I've been working at this for a few days now, and it seems no where has the answer I need.
In fear of this being marked as duplicate, I'll explain why the other questions don't work for me.
Any answer with DIFFLIB for Python will not help my needs. (I describe more below). It is entirely too slow- unless someone has a good optimization tip for me (unified_diff module) I won't be able to use it.
I've tried researching how to send large strings to commands that expect files, but none of the options worked for me. I wouldn't mind using this option if I could get it to work (also described more below).
I don't mind being marked as duplicate so long as it is a question that genuinely solves my problem- and I've scraped a few sites and haven't found a solution that works for me yet.
I want to merge two large strings in Python. The strings are about 1.5KB each.
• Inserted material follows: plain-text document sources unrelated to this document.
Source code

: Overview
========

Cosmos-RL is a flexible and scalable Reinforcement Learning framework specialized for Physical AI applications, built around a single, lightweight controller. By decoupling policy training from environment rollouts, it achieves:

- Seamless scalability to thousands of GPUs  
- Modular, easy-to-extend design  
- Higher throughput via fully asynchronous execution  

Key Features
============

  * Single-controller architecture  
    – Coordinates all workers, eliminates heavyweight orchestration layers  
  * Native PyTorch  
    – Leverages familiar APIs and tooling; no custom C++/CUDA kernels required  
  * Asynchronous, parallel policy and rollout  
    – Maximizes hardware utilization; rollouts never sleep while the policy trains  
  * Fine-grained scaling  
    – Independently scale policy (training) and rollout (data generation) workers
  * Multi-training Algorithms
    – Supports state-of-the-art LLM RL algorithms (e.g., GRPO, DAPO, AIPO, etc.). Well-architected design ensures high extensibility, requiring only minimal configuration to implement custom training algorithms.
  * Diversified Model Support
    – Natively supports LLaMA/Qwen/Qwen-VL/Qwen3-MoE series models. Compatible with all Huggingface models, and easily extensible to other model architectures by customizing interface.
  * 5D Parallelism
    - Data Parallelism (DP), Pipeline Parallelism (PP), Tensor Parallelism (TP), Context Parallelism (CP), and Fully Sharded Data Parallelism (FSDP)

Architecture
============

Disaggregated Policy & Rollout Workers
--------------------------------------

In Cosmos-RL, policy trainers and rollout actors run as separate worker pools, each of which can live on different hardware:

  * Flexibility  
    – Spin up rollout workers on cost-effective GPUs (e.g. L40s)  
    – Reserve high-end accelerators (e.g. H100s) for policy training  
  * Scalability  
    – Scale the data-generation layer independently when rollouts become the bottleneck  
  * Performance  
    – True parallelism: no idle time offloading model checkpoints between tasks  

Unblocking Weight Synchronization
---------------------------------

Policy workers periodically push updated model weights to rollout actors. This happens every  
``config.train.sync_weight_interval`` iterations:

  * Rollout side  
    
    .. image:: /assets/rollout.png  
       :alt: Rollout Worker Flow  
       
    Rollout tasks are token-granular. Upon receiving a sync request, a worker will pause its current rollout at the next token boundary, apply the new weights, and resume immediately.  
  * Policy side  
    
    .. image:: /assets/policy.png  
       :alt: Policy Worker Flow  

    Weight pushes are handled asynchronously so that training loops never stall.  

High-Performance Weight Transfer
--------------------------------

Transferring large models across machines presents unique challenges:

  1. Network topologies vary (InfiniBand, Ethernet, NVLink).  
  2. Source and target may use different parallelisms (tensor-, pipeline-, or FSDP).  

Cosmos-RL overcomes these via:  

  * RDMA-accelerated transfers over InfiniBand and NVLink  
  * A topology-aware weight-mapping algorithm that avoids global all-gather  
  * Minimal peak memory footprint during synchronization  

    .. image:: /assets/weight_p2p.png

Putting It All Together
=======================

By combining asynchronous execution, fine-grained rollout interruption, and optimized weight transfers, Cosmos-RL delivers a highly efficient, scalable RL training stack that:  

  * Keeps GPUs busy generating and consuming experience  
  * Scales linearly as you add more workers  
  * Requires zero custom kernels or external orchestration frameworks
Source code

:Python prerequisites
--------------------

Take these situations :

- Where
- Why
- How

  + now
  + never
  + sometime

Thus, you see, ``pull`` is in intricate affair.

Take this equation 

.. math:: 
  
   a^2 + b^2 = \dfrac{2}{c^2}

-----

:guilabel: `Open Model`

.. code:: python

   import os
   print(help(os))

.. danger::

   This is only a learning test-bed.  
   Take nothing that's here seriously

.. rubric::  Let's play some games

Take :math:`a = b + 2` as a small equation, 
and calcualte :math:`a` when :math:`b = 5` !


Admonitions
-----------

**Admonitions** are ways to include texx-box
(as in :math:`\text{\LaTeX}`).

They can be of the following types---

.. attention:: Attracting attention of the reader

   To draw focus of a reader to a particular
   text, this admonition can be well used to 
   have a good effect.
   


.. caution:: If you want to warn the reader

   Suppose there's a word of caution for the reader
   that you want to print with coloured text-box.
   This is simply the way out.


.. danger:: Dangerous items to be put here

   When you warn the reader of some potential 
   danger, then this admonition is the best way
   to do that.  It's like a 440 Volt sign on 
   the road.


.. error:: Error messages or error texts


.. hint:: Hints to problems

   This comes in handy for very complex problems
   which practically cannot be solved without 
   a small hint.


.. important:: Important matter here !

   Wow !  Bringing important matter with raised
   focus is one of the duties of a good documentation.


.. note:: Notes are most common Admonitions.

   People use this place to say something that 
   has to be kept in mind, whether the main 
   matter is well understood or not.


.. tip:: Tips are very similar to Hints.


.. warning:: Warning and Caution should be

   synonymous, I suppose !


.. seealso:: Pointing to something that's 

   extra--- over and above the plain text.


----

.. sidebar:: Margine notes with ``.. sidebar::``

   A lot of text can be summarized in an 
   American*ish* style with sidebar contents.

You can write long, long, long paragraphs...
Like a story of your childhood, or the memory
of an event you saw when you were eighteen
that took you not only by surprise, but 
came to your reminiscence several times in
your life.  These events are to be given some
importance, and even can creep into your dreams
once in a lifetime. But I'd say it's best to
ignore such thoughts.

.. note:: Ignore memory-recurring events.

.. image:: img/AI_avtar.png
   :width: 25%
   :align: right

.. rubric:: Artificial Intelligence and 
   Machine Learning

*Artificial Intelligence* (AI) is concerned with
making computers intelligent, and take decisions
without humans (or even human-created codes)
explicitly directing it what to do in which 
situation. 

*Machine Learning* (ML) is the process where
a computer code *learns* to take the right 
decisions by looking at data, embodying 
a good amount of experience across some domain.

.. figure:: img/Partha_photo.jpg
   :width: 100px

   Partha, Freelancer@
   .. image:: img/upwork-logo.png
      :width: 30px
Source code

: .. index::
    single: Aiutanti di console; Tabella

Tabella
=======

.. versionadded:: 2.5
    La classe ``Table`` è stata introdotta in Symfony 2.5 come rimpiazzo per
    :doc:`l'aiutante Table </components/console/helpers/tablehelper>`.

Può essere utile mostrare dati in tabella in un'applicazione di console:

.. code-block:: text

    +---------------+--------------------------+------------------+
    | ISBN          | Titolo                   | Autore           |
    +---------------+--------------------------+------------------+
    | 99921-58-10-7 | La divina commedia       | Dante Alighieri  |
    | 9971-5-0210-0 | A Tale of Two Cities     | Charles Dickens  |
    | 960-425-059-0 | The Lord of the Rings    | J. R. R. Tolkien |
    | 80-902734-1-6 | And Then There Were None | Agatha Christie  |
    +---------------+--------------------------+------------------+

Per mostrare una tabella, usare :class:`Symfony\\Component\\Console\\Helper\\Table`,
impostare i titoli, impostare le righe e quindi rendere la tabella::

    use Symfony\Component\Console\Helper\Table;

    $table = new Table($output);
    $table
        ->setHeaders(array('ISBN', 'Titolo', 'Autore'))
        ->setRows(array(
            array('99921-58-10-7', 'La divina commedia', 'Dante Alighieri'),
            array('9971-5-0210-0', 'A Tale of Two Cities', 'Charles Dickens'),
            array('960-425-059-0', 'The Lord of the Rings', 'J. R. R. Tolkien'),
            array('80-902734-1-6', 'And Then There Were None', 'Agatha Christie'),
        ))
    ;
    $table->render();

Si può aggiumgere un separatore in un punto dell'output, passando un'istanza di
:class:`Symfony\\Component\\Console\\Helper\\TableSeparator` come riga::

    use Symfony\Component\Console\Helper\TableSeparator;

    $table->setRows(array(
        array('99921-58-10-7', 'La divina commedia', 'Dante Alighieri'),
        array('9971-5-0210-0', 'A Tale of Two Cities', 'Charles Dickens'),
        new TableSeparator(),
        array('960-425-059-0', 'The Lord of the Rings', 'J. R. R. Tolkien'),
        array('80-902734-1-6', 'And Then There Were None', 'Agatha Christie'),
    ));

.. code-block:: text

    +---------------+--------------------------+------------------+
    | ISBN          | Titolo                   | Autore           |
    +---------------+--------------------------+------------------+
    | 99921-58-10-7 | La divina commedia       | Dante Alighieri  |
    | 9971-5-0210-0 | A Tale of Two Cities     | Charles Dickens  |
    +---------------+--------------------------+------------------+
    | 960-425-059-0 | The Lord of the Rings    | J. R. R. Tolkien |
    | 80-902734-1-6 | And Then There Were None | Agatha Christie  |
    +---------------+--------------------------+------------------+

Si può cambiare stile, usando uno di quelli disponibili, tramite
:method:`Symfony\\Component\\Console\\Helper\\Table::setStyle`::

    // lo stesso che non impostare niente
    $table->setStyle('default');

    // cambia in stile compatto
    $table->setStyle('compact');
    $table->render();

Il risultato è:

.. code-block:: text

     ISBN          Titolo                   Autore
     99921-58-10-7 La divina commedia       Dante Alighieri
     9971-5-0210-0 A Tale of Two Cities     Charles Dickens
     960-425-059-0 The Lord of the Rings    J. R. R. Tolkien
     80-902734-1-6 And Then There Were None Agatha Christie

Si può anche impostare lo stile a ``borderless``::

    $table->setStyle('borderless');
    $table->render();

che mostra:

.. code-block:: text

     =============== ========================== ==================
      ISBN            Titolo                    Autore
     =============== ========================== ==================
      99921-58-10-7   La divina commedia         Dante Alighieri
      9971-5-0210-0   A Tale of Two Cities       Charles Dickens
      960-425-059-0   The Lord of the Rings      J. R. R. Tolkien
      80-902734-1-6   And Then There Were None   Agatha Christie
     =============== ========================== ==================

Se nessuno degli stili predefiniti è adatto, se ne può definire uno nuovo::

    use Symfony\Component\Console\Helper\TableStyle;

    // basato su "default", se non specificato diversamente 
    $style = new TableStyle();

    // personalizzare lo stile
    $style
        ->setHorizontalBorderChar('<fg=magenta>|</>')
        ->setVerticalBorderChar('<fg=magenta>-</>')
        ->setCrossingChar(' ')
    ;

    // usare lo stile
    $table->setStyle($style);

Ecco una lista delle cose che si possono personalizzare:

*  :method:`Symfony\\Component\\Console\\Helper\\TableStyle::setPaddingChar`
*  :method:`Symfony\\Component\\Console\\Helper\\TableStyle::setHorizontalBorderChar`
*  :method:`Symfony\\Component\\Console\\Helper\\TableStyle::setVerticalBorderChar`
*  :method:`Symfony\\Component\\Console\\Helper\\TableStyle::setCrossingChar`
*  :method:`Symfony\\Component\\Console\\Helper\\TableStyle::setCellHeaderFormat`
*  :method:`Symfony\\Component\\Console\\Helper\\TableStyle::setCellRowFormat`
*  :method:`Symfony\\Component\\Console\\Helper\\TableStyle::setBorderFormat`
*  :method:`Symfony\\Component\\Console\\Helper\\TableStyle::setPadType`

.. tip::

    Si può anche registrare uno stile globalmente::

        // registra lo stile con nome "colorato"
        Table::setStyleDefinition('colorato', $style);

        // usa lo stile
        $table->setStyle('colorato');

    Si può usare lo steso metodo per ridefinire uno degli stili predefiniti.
Assuming there are two strings, str1 and str2, I just want to return the merged string which is simply str1 with the added information of str2. I don't want anything to be removed.
For the most part, these strings will be relatively the same. Most times, it will be 90% the same. The difference is that there may be new information added to the second string, and I would like to capture that information into the original one.
ergo.
str1 = "This is a very
Long string and
This is how it looks."
str2 = "This is a very
This is my Example
This is how it looks."
result = "This is a very
Long string and
This is my Example
This is how it looks." #Third line was added to str1
The very first way that I solved this problem is using git diff. I'm on Windows, and what I would do is execute a git diff cmd with temporary files that I outputted the string into, then delete the files immediately after. The cmd function I made would return the output (a unified diff) as a string. I would then post process on the string to remove the header that diff's always add. I was able to remove the '+' and '-' on each line by changing the output indicators to spaces (I all the options I used from my code for simplicity.
#The f1and f2 text files are created here
#cmd is a function created by me, and it uses the os module to execute the command
output = cmd("git diff -U999999 -b --no-index f1.txt f2.txt")
#f1 and f2 text files are deleted here
I've tried DiffLib, but that was entirely too slow. It took about 8-10 minutes to do one diff file output. I used the unified_diff module and I passed the arguments as strings, and as lists. I even tried to manipulate the source code but my changes didn't make it much faster.
I've also tried passing the strings directly to git diff or just diff. There would be errors, however, complaining "Argument List too Long". I even tried sending the string to stdout and using that as a file argument and that didn't work much at all either.
I don't mind using any of these options if it can tweaked to work for my goal. Clearly, my current solution (the block of code above) is very inefficient and I don't want to keep creating and deleting text files if it can be avoided.